Résumé
Comme le rappelait Bachelard, l’écrit détient une puissance particulière que n’a pas l’oralité : il permet de fixer des états. C’est particulièrement vrai pour l’enfant, qui se forme et se cristallise autour des lectures. Si le nombre de témoignages littéraires sur les lectures enfantines a explosé avec l’apparition du romantisme, c’est parce que la littérature change alors de statut : le romantisme a fait de la littérature la compagne de l’intime. Elle devient la langue même de la psyché et du moi le plus secret. Désormais, les lectures de l’enfant tracent la carte même de l’enfance, le trajet que parcourt le jeune être. L’enfant grandit avec les livres, par les livres.

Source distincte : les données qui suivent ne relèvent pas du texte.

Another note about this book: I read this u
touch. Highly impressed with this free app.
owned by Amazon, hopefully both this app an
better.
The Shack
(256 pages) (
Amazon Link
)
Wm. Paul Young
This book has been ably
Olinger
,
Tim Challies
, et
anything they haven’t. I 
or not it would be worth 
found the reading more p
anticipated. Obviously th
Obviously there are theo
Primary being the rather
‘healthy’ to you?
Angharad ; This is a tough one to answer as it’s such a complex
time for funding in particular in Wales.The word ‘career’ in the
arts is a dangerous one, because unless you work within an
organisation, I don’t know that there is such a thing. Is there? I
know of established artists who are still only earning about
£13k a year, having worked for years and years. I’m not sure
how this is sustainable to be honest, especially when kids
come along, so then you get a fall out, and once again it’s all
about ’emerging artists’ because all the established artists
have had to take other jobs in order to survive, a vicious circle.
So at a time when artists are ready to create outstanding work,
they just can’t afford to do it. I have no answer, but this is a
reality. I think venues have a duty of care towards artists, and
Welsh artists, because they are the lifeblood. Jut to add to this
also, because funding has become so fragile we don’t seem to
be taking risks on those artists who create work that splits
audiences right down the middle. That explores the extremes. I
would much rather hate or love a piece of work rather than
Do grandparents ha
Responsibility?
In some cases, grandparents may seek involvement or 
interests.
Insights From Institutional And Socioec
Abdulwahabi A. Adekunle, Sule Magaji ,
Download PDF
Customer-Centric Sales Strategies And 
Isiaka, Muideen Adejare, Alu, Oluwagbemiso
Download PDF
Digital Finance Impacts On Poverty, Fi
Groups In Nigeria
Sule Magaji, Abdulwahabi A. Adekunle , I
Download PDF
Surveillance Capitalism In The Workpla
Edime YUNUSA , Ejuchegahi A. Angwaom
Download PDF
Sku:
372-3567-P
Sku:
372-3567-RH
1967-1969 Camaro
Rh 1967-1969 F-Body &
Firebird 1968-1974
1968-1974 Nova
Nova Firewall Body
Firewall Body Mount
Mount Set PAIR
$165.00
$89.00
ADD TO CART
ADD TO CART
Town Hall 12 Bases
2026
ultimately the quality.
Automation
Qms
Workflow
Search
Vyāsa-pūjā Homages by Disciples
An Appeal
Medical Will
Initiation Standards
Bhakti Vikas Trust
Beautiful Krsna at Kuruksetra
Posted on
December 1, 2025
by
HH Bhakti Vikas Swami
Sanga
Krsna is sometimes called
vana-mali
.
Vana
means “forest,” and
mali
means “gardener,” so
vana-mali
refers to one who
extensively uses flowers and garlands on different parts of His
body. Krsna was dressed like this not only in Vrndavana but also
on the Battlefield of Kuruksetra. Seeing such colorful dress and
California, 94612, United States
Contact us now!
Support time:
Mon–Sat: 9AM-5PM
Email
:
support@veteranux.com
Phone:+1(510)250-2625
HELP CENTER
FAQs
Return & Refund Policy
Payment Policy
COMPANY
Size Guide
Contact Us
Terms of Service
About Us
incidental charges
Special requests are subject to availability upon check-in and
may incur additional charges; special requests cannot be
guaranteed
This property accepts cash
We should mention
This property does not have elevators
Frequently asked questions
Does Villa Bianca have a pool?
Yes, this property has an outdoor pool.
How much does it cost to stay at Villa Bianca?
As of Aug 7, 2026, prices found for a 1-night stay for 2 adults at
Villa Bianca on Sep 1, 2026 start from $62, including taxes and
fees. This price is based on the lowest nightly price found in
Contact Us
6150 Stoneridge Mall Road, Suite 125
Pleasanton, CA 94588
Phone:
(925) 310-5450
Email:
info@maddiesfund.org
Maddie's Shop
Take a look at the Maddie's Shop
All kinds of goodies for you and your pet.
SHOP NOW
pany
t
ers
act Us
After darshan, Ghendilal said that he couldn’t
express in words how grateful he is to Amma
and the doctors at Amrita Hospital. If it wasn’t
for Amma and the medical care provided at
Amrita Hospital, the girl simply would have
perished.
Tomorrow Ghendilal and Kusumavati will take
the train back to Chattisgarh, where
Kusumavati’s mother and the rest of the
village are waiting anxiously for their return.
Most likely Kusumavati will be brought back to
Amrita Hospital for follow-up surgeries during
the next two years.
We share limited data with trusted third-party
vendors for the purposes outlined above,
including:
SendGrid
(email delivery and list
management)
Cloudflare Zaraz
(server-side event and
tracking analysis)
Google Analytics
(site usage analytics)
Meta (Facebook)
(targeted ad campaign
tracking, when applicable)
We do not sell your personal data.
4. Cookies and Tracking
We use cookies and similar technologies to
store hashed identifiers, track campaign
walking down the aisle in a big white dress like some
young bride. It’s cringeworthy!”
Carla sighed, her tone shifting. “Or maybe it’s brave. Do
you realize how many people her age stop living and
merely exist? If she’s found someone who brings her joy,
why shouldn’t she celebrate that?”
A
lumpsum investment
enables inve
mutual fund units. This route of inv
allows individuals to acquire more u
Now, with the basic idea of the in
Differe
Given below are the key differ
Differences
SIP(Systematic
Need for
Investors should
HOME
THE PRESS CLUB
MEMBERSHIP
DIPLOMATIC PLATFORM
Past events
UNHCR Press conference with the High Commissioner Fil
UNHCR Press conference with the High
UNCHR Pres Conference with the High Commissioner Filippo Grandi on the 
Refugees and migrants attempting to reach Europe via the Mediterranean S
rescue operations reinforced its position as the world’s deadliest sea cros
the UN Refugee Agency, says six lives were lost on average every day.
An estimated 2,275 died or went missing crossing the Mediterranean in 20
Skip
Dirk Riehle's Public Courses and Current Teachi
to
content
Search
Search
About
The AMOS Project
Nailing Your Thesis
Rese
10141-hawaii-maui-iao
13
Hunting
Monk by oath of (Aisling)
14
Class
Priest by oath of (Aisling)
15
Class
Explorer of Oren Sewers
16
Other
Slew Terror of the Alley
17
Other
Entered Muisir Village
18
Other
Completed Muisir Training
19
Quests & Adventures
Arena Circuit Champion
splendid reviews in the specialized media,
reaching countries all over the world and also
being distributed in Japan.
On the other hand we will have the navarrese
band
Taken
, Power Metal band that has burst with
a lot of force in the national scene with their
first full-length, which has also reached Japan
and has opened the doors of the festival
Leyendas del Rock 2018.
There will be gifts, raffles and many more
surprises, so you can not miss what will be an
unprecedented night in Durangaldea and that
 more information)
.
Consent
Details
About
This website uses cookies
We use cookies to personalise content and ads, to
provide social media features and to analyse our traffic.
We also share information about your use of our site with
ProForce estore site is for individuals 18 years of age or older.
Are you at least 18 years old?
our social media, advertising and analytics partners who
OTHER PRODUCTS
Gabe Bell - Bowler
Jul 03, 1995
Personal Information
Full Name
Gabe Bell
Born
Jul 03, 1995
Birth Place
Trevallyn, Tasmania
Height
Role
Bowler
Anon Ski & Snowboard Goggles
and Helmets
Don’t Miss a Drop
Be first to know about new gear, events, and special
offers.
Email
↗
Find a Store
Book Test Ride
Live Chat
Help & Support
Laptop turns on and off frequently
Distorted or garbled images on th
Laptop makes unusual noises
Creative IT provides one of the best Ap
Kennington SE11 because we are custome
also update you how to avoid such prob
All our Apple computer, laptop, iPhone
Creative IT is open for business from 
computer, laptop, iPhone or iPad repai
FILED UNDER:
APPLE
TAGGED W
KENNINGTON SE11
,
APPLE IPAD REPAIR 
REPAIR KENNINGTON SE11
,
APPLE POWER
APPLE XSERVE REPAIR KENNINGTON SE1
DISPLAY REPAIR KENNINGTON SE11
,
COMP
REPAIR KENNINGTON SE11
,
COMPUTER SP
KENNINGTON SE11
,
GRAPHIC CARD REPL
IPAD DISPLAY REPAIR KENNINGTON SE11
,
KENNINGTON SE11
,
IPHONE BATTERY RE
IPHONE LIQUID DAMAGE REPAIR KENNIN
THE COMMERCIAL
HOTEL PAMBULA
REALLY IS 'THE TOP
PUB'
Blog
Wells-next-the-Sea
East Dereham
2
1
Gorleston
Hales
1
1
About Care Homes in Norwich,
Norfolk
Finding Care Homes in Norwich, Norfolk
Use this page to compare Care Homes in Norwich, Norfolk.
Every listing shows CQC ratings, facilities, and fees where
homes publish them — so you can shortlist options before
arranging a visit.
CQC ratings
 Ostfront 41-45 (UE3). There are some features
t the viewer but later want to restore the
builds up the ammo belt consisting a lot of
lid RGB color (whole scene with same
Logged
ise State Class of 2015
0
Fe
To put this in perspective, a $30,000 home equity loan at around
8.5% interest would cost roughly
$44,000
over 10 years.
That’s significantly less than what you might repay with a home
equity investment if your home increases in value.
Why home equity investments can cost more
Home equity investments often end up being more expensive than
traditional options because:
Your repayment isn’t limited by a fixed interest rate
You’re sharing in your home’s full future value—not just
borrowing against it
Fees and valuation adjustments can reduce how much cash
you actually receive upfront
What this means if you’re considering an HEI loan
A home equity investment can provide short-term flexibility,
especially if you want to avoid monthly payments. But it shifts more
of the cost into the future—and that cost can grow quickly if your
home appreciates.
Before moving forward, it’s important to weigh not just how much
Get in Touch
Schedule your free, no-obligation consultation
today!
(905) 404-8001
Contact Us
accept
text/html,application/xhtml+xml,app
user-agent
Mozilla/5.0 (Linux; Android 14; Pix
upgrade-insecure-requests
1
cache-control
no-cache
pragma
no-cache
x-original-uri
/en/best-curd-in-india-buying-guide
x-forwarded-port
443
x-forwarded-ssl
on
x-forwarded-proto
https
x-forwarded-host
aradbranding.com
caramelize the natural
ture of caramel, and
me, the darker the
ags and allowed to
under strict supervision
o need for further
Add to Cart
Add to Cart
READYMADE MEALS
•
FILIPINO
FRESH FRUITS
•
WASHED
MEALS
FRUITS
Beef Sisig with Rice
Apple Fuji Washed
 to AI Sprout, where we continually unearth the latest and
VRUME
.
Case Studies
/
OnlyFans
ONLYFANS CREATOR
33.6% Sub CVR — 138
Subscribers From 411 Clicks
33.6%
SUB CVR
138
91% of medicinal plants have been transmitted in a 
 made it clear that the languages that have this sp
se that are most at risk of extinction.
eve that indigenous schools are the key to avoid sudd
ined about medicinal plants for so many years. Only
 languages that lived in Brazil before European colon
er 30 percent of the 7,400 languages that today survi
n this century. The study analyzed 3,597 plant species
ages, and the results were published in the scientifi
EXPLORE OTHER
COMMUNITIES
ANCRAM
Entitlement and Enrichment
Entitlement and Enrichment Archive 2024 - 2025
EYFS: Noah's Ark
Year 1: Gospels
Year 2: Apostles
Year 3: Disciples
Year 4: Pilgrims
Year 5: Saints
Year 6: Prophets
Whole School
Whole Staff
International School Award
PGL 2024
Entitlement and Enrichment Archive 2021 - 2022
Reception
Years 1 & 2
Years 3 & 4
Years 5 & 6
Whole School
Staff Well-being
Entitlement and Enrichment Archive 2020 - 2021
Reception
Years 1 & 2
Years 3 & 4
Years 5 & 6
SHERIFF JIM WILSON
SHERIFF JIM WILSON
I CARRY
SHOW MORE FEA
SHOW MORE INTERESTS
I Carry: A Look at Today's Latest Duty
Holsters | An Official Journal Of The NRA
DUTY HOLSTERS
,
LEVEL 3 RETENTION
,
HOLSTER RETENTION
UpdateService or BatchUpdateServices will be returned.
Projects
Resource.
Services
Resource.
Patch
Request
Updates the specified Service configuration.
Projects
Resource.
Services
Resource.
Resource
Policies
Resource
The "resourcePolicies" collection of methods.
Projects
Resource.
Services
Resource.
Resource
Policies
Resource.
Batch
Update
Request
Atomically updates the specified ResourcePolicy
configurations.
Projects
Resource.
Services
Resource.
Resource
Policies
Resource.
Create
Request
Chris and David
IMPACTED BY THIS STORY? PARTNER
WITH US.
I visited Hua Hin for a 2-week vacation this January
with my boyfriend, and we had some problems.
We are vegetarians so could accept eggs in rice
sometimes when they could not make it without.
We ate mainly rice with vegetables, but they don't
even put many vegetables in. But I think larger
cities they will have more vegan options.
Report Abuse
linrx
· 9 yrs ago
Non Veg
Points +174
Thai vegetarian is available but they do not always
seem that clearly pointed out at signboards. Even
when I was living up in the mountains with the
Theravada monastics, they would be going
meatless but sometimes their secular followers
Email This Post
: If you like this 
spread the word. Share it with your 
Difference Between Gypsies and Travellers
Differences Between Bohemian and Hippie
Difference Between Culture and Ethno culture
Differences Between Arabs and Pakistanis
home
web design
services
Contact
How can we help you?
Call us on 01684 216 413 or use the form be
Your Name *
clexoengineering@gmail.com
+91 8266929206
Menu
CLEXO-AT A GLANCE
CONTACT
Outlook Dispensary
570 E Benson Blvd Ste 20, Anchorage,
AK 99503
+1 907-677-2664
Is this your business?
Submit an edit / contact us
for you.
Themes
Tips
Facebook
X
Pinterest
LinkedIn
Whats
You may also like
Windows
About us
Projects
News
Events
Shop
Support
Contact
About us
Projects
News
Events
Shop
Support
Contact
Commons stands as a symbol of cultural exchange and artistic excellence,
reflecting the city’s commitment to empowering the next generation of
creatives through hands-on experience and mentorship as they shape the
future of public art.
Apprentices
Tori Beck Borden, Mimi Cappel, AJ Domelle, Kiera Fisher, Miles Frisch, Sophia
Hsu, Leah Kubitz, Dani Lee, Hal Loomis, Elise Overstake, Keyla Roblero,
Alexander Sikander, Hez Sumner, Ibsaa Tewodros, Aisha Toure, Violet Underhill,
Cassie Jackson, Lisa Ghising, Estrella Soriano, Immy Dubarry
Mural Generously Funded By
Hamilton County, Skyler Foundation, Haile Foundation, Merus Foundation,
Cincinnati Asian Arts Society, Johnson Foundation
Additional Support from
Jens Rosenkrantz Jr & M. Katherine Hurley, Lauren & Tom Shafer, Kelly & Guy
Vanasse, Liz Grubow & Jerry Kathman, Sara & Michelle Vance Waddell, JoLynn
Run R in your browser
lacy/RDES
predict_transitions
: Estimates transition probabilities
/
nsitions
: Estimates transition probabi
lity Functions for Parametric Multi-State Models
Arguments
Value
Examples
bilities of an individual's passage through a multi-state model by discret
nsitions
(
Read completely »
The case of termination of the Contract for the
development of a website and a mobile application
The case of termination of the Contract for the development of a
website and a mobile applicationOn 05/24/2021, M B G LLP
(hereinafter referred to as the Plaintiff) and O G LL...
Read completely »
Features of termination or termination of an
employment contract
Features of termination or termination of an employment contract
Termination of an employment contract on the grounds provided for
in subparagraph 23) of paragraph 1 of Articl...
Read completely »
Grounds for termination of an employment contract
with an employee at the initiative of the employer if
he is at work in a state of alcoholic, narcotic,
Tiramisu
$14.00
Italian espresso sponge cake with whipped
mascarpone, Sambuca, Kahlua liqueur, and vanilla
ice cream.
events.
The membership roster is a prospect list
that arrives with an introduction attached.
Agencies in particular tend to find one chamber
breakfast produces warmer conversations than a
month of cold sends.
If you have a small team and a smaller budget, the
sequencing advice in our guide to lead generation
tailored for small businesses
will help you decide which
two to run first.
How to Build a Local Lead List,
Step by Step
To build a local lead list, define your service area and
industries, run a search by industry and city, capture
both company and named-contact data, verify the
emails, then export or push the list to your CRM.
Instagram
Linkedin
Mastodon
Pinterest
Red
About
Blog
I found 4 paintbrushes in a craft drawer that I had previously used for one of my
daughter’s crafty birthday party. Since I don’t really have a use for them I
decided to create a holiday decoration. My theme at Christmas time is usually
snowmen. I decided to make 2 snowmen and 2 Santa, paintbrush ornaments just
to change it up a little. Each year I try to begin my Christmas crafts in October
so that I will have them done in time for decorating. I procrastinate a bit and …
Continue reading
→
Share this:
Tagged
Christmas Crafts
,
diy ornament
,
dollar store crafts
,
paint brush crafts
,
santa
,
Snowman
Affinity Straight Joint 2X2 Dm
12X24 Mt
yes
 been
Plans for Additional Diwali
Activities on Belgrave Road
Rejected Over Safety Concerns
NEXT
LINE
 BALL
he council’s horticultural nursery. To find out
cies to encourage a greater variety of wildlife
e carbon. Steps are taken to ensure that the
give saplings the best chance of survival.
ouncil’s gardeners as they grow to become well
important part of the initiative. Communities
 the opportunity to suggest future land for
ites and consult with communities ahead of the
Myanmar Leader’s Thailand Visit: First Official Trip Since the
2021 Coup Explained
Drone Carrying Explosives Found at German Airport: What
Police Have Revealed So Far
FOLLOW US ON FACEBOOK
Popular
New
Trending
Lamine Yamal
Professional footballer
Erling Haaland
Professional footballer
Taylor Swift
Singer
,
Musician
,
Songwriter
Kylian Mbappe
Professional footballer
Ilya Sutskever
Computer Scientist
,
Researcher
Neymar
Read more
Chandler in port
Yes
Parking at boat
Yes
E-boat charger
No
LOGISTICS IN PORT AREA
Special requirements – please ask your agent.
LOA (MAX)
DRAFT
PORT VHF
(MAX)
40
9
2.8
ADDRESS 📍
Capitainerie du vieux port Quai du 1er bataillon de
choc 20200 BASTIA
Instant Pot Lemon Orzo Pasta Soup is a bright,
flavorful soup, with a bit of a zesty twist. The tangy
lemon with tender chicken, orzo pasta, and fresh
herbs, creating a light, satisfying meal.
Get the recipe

Chateaubriand se montre très sensible à cette évolution de l’enfant parallèle à celle des lectures. Ce sont les lectures qui accompagnent, voire déclenchent la découverte de la sexualité par l’enfant, et ces lectures d’enfance déterminent l’œuvre future. Sans doute les lectures du jeune Chateaubriand n’auraient-elles pas eu sur lui le même effet si elles n’avaient été faites en latin, langue de l’inscription lapidaire, de l’écrit par excellence, celui qui est gravé dans le marbre et qui se grave aussi dans la vie du jeune être. La langue morte est une langue forte : elle confère à l’enfant une profondeur temporelle dont il ne saurait autrement avoir la sensation physique. Chateaubriand montre aussi que la mauvaise lecture est une écriture : lire, c’est parfois mal lire, et mal lire, c’est en quelque sorte écrire. Même si les livres n’agissent pas toujours dans le sens désiré par les maîtres, cette action clandestine des livres, parallèle à l’enseignement officiel, n’en fait pas moins partie du système plus global de l’éducation par la lecture.